The resulting blast killed four of the meeting occupants (including the officer who had moved the briefcase out of the way) and injured everyone else in the room to some degree.  Hitler’s trousers were singed and tattered, and his eardrums punctured, but he survived. Almost 5,000 Germans accused of supporting the plot, including von Stauffenberg, were ultimately executed in reprisal.

Hitler’s bunker following the bombing

How could a fortuneteller, imprisoned in the bowels of a concentration camp, possibly have advance knowledge of the conspirator’s plans?  On June 19, 1944, the date of Nansen’s diary entry, even the conspirators didn’t know the date of the attack—it all depended on when von Stauffenberg or another plotter could gain access to Hitler.  In fact, assassination attempts were also scheduled for July 7 (using General Helmuth Stieff as the bomber), as well as July 14 and 15 (involving von Stauffenberg).  In each case some glitch caused the conspirators to pull back on their plan.

If the conspirators had succeeded on the 20th—if the bomb had not been moved, or if both bombs had been primed—and Hitler killed, would the war have ended?  This remains one of history’s tantalizing puzzles.  The probable answer: most likely not.  The conspirators were certainly anti-Nazi, but just as certainly German nationalists unlikely to give up their territorial gains, and in any event England the U.S. were unlikely to agree to a separate peace which the conspirators ardently hoped for.

So what did the fortuneteller know and how did he know it?  Was it just a lucky guess? An amazing coincidence?  Something else?

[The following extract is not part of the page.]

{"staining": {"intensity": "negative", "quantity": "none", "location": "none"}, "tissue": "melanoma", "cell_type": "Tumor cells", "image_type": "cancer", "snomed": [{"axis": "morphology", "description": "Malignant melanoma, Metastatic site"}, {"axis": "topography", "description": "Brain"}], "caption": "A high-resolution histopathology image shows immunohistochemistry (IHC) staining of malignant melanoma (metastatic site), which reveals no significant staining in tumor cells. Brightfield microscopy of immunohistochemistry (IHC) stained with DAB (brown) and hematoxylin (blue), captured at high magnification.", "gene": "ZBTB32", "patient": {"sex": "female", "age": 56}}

Before you discount completely the powers of astrology, or palm reading, or fortunetelling, consider that Thomas Buergenthal’s mother also visited a fortuneteller, in 1939, while the family was staying in Katowice, Poland, waiting for action on their visa application to England.  Even though she took off her wedding ring before entering, the fortuneteller “proclaimed that [Tom’s] mother was married and had one child.” Moreover, the fortuneteller told Tom’s mother “that her son was ‘ein Glückskind’—a lucky child—and that he would emerge unscathed from the future that awaited” the Buergenthal family.

Given Tom Buergenthal’s amazing accomplishments and his many contributions to humanity, we can all be truly grateful that the Katowice fortuneteller was 100% correct: Tom was indeed ein Glückskind.